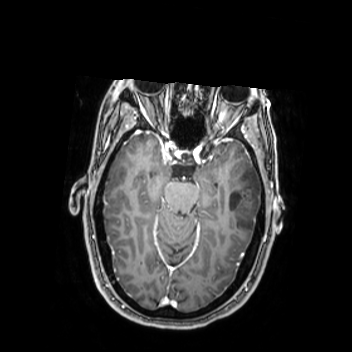
Brain MRI from a brain-tumour surgery series, one axial slice. Position 164 of 350 along the scan axis. T1-weighted post-contrast. 0.9 mm slice thickness. 352 × 352 image matrix, field of view 280 × 280 mm. From the clinical record (not read from this slice): histopathology: Oligodendroglioma; WHO grade: 2; IDH mutation: yes.
Structures marked on this image (manually delineated by an expert):
- tumour: bounding box (x1, y1, x2, y2) in pixels: (224, 163, 262, 236)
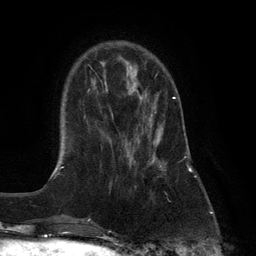
Breast MRI (dynamic contrast-enhanced), one axial slice. Position 32 of 132 along the scan axis. Cropped to one breast. Dynamic contrast-enhanced series, time point 2 of 6 at this slice position (early post-contrast). 3 T. TE 2.8 ms, TR 7.3 ms. 1.2 mm slice thickness. 256 × 256 image matrix, field of view 180 × 180 mm. Female patient.
Annotated regions visible in this slice (semi-automatic segmentation, software-assisted and operator-edited):
- enhancing-tissue mask used for the functional tumour volume (all voxels passing the contrast-enhancement thresholds inside the analysis volume; usually the tumour): bounding box (x1, y1, x2, y2) in pixels: (127, 96, 176, 188)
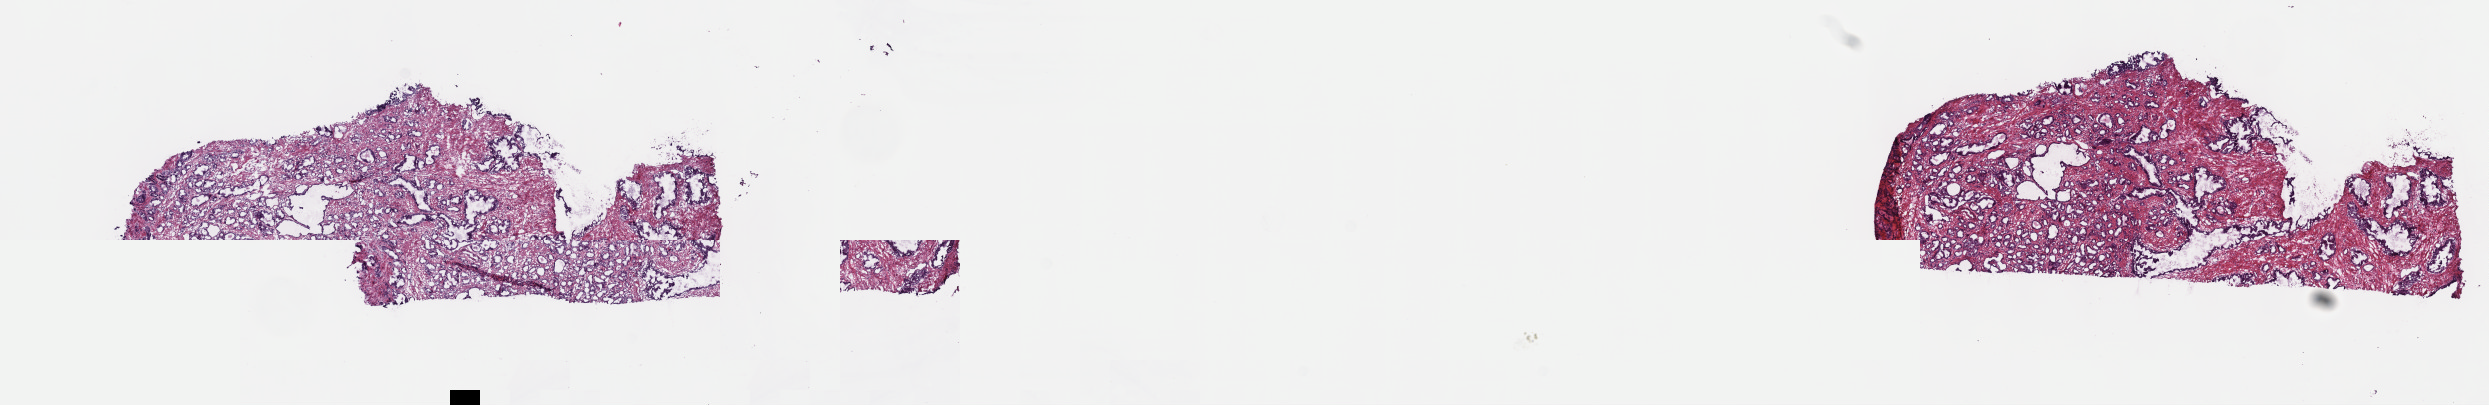
Whole-slide histology image, Hematoxylin and eosin (H&E) stained — low-resolution overview of the scanned area, about 20.1 x 3.3 mm (slide scanned at 40x); frozen section; prostate, primary tumour sample. Male, age 65 years at initial diagnosis. Gleason score: 6 (3+3). Slide review estimates, as recorded: tumour cells 55%, tumour nuclei 70%, normal cells 15%, stromal cells 30%, necrosis 0%. Inflammatory infiltration, as recorded: lymphocyte infiltration 0%, monocyte infiltration 0%, neutrophil infiltration 0%.
- lymph nodes positive (case pathology): 0 of 5 examined
- laterality: right
- diagnosis: Adenocarcinoma, NOS (prostate gland)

- Exercise directions
Word-for-word output of every record is needed, with images omitted.

- Exercise solution
Brain MRI from a brain-tumour surgery series, one axial slice. Position 164 of 350 along the scan axis. T1-weighted post-contrast. 0.9 mm slice thickness. 352 × 352 image matrix, field of view 280 × 280 mm. From the clinical record (not read from this slice): histopathology: Oligodendroglioma; WHO grade: 2; IDH mutation: yes.
Structures marked on this image (manually delineated by an expert):
- tumour: bounding box (x1, y1, x2, y2) in pixels: (224, 163, 262, 236)
Breast MRI (dynamic contrast-enhanced), one axial slice. Position 32 of 132 along the scan axis. Cropped to one breast. Dynamic contrast-enhanced series, time point 2 of 6 at this slice position (early post-contrast). 3 T. TE 2.8 ms, TR 7.3 ms. 1.2 mm slice thickness. 256 × 256 image matrix, field of view 180 × 180 mm. Female patient.
Annotated regions visible in this slice (semi-automatic segmentation, software-assisted and operator-edited):
- enhancing-tissue mask used for the functional tumour volume (all voxels passing the contrast-enhancement thresholds inside the analysis volume; usually the tumour): bounding box (x1, y1, x2, y2) in pixels: (127, 96, 176, 188)
Whole-slide histology image, Hematoxylin and eosin (H&E) stained — low-resolution overview of the scanned area, about 20.1 x 3.3 mm (slide scanned at 40x); frozen section; prostate, primary tumour sample. Male, age 65 years at initial diagnosis. Gleason score: 6 (3+3). Slide review estimates, as recorded: tumour cells 55%, tumour nuclei 70%, normal cells 15%, stromal cells 30%, necrosis 0%. Inflammatory infiltration, as recorded: lymphocyte infiltration 0%, monocyte infiltration 0%, neutrophil infiltration 0%.
- lymph nodes positive (case pathology): 0 of 5 examined
- laterality: right
- diagnosis: Adenocarcinoma, NOS (prostate gland)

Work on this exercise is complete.